Würde ich meinen Englischkonsum vollständig einstellen, wäre die Sprache sicher irgendwann weg, aber ich muss mich nicht ums aktive Lernen bemühen um plötzlich keine Romane mehr lesen zu können ohne irgendwas nachzuschlagen. Die Sprache macht allerdings einen beträchtlichen Teil meines Alltags aus. Wäre dem nicht so, würde die Sache wieder anders aussehen. Man schaue sich nur einmal an wie schnell Menschen ihr Englisch vergessen wenn sie mit der Schule fertig sind...und das Schulenglisch ist ja bereits keine sonderlich solide Grundlage.
Beim Japanischen wird es nicht anders sein. Durch die Kanji ist der Aufwand zur Erhaltung eventuell etwas höher, wobei sich das vermutlich primär auf den aktiven Spracheinsatz bezieht, wenn selbst die Japaner klagen, dass sie durch eMails schreiben verlernen Kanji zu schreiben.
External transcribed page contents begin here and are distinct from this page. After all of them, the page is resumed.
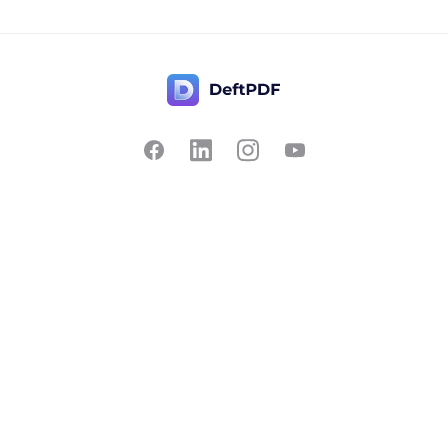
Contact Us
Popular
Pricing
Translate
Feedback
Edit
Suggest a feature
Crop
Report a bug
Split in half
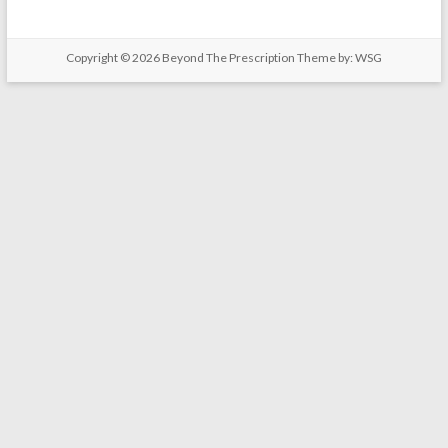
Copyright © 2026
Beyond The Prescription
Theme by: WSG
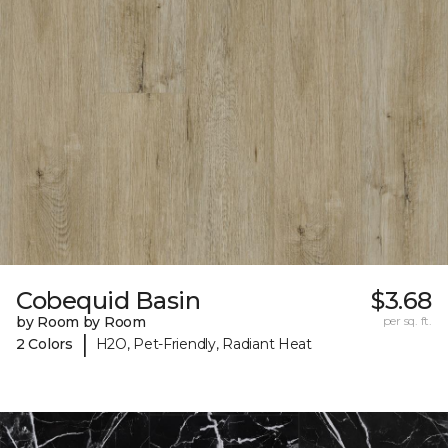
Cobequid Basin
$3.68
by Room by Room
per sq. ft.
|
2 Colors
H2O, Pet-Friendly, Radiant Heat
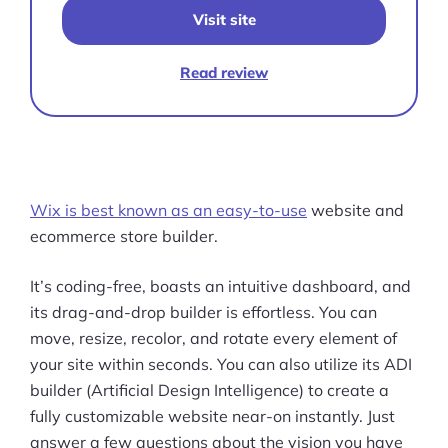
Visit site
Read review
Wix is best known as an easy-to-use
website and
ecommerce store builder.
It’s coding-free, boasts an intuitive dashboard, and
its drag-and-drop builder is effortless. You can
move, resize, recolor, and rotate every element of
your site within seconds. You can also utilize its ADI
builder (Artificial Design Intelligence) to create a
fully customizable website near-on instantly. Just
Products
answer a few questions about the vision you have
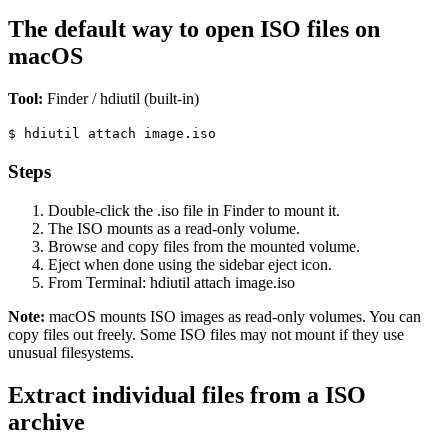
The default way to open ISO files on
macOS
Tool:
Finder / hdiutil (built-in)
$
hdiutil attach image.iso
Steps
Double-click the .iso file in Finder to mount it.
The ISO mounts as a read-only volume.
Browse and copy files from the mounted volume.
Eject when done using the sidebar eject icon.
From Terminal: hdiutil attach image.iso
Note:
macOS mounts ISO images as read-only volumes. You can
copy files out freely. Some ISO files may not mount if they use
unusual filesystems.
Extract individual files from a ISO
archive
Das Problem ist zum einen erstmal auf ein müheloses Niveau (ähnlich eines Muttersprachlers) zu gelangen. Dort angekommen ist es nicht so schwierig sich auf dem Level zu halten, vorausgesetzt man beschäftigt sich regelmäßig mit der Sprache.
Das andere Problem sehe ich darin, dass es schwer sein dürfte mehrere Sprachen auf einem gleichen, sehr hohen Level, zu halten.
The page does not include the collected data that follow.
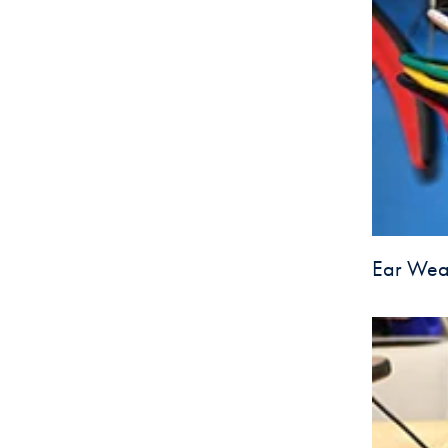
Ear Wear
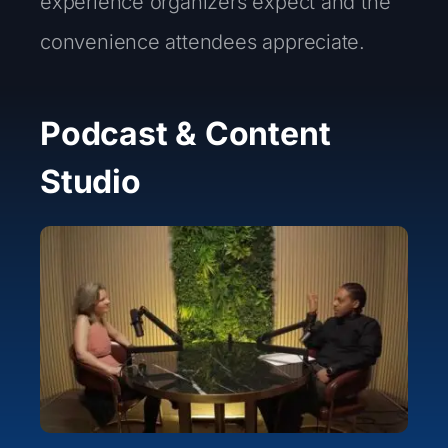
experience organizers expect and the
convenience attendees appreciate.
Podcast & Content
Studio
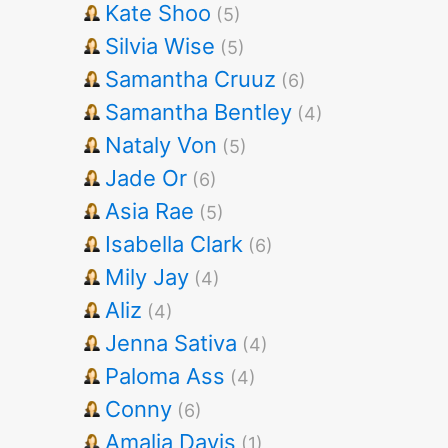
Kate Shoo
(5)
Silvia Wise
(5)
Samantha Cruuz
(6)
Samantha Bentley
(4)
Nataly Von
(5)
Jade Or
(6)
Asia Rae
(5)
Isabella Clark
(6)
Mily Jay
(4)
Aliz
(4)
Jenna Sativa
(4)
Paloma Ass
(4)
Conny
(6)
Amalia Davis
(1)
Ich denke nicht dass es ein Problem sein wird mein Japanisch auf dasselbe Level wie mein Englisch zu bringen, wohl aber halte ich es für schwer alle drei Sprachen hochzuhalten. Das dürfte die eigentliche Herausforderung sein, den In- und Output so zu managen, dass keine Sprache wirklich abbaut. Da mir das selbst jetzt nicht mehr 100%ig gelingt, bin ich gespannt wie es in ein paar Jahren aussieht. Vermutlich mir dann nix mehr Deutsch
Um jetzt aber von nur einer Fremdsprache zu reden: Solange man die Sprache regelmäßig einsetzt, dürfte es keine Probleme geben. Der Punkt "andere Hobbys" ist auch relevant: Wieviele Hobbys lassen sich auch in der Fremdsprache ausüben? Anderssprachige Internetforen zum Thema besuchen, Japanische Bücher darüber lesen und auch sonstige Freizeitgestaltung in anderer Sprache ausüben. Beherrscht man L2 (Japanisch) ähnlich gut wie L1 (Deutsch), ist es vollkommen irrelevant in welcher Sprache das Material vorliegt.
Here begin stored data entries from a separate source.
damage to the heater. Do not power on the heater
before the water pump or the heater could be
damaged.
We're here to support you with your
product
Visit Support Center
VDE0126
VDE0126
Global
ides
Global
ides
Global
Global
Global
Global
Solange L2 aber nicht etwa L1 Niveau erreicht hat, tendiert man zum Konsum von Material in L1. Das meine ich mit dem "mühelosen Niveau" welches erst erreicht werden muss, bevor man die Sprachfähigkeit problemlos ohne weiteres aktives Lernen erhalten kann und sich auch nicht zu irgendwas überwinden muss.
Auweia, jetzt hätte ich in der Zeit auch einen Satz Vokabeln lernen können. Naja, ich hoffe mein Gesülze hat einigermaßen Sinn ergeben oder war eventuell sogar informativ.